Dieu se repent d’avoir créé l’homme ; il est forcé d’en noyer l’espèce criminelle dans
les eaux du déluge : une seule famille est jugée digne de vivre et de perpétuer sur la
terre la race infortunée des mortels. Tandis que l’ambition allume partout les feux de
la guerre, qu’elle enfante les conquérants, établit les empires sur les ruines de la
liberté, le chef de la nation sainte, attiré des bords de l’Euphrate aux rives du
Jourdain, en parcourt les déserts montueux, logeant sous des tentes. Dieu lui découvre
sa nombreuse postérité, dans la sombre succession
des temps à
venir ; au fond de ce divin miroir, Abraham aperçoit le libérateur promis ; ses enfants
passent en Égypte pour s’y former en corps de nation : la plus dure servitude n’empêche
pas leur propagation miraculeuse.
« Mais quel spectacle nouveau étonne et confond ma raison ! Moïse, que les
Israélites auront pour législateur, voit l’Eternel dans un buisson qui brûle sans se
consumer : il jette sa baguette devant Pharaon, laquelle est changée en serpent ; ce
monstre disparaît aussitôt sous la forme d’une baguette.
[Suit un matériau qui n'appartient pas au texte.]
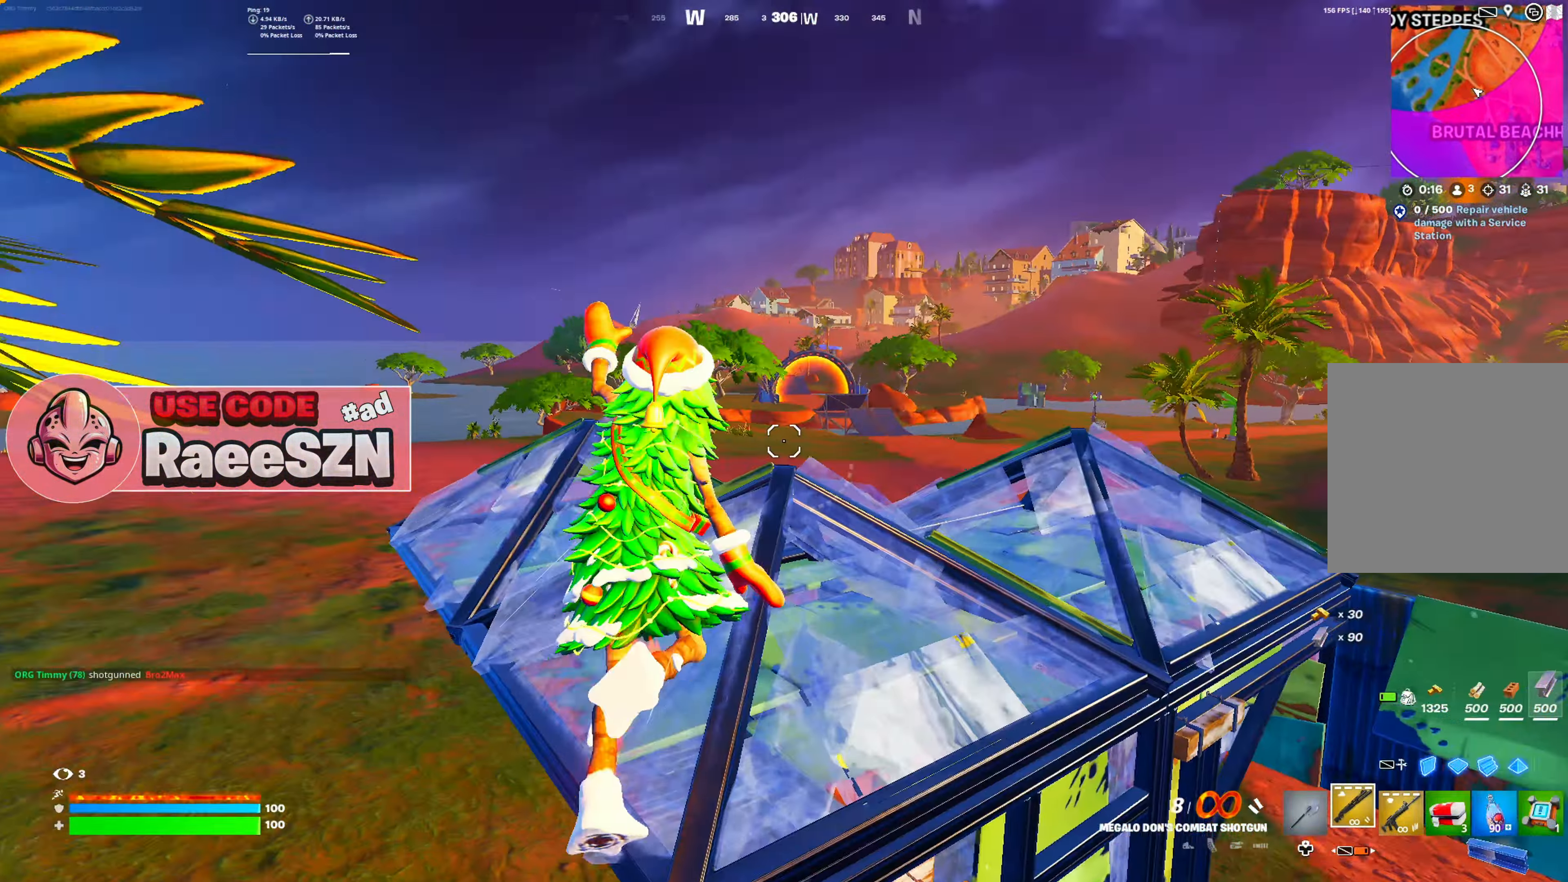
{"buttons": [], "left_stick": "up", "right_stick": "center", "button_events": [[267, "DPAD_LEFT", "down"], [400, "DPAD_LEFT", "up"]]}
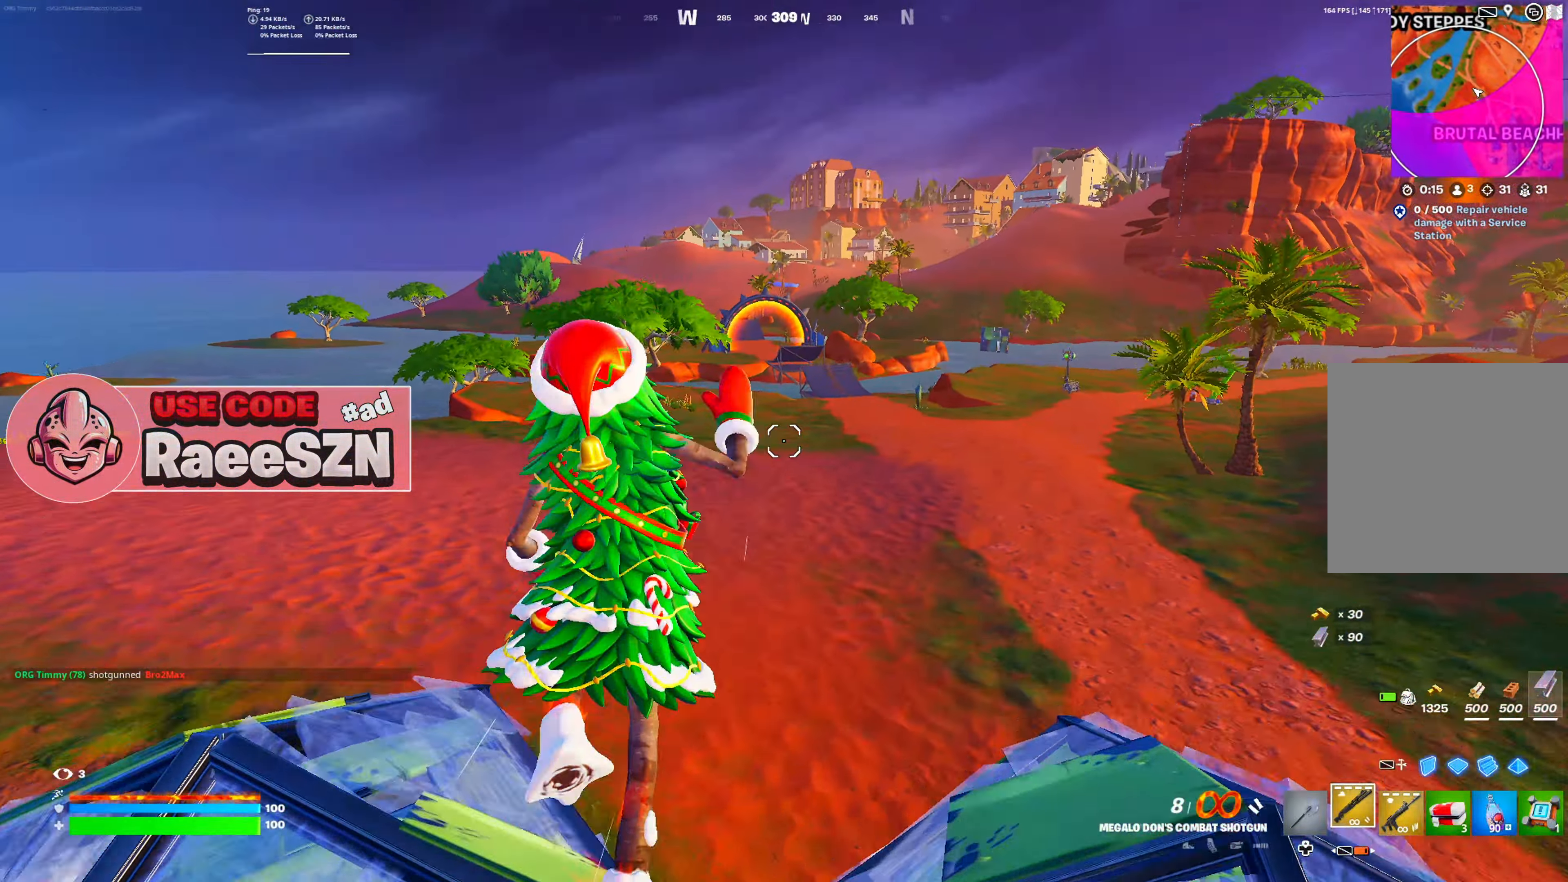
{"buttons": [], "left_stick": "up", "right_stick": "center", "button_events": [[334, "DPAD_LEFT", "down"], [451, "DPAD_LEFT", "up"]]}
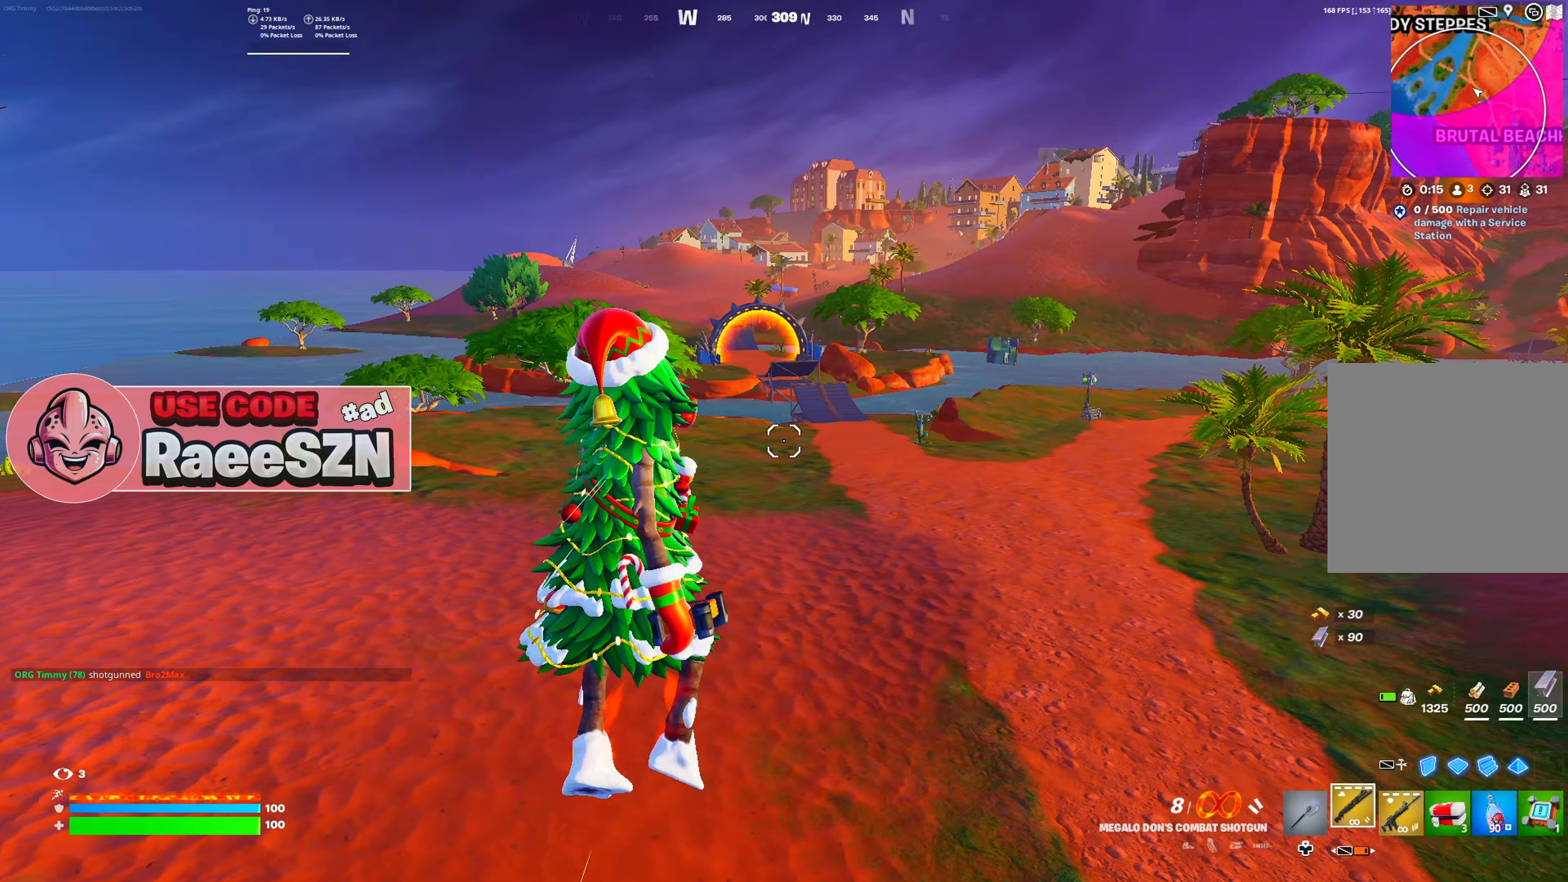
{"buttons": [], "left_stick": "up", "right_stick": "center", "button_events": []}
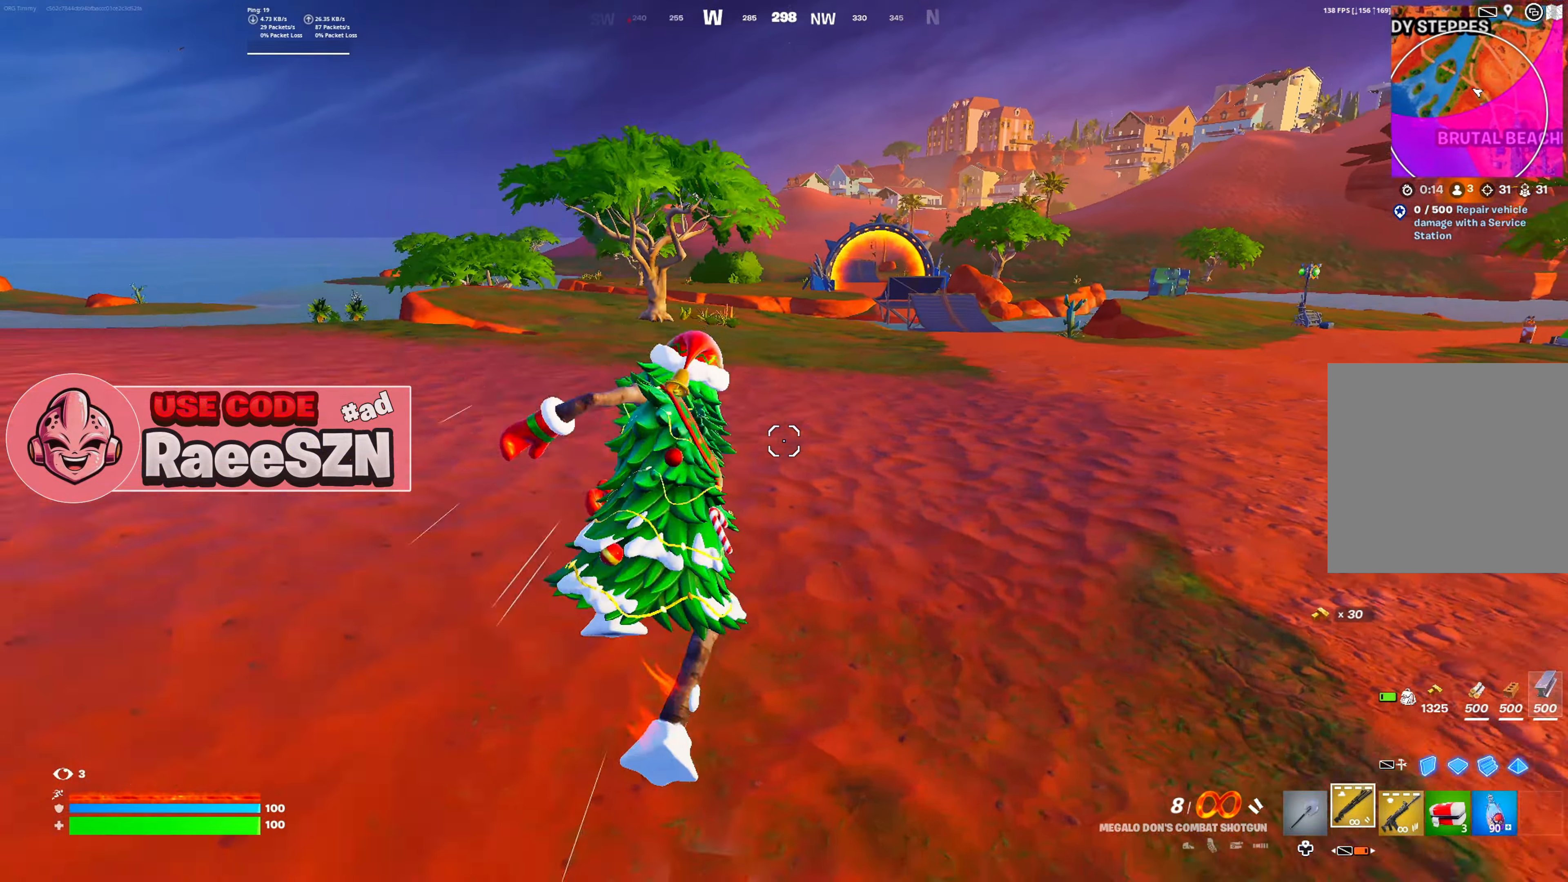
{"buttons": [], "left_stick": "up", "right_stick": "center", "button_events": []}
Les Egyptiens trouvent l’eau du
fleuve changée en sang : à la prière du prophète, le sang se retire, et les eaux
recouvrent leur pureté. L’armée égyptienne environne les Hébreux au bord de la mer
Rouge : Moïse, étendant la main, écarte les eaux, qui s’élèvent de chaque côté comme un
mur de cristal : le peuple de Dieu rencontre, au milieu des ondes, un chemin solide. Les
flots du Jourdain se retirent pareillement pour lui donner passage ; lorsqu’il veut
entrer dans la terre promise, le fleuve remonte vers sa source. La puissance divine, qui
repousse les eaux, les fait sortir à gros bouillons du milieu d’un rocher, pour étancher
la soif des Israélites : on voit une pierre dure, parmi les sables brûlants de l’Arabie
que les rosées du ciel n’humectent jamais, vomir tout à coup une rivière miraculeuse.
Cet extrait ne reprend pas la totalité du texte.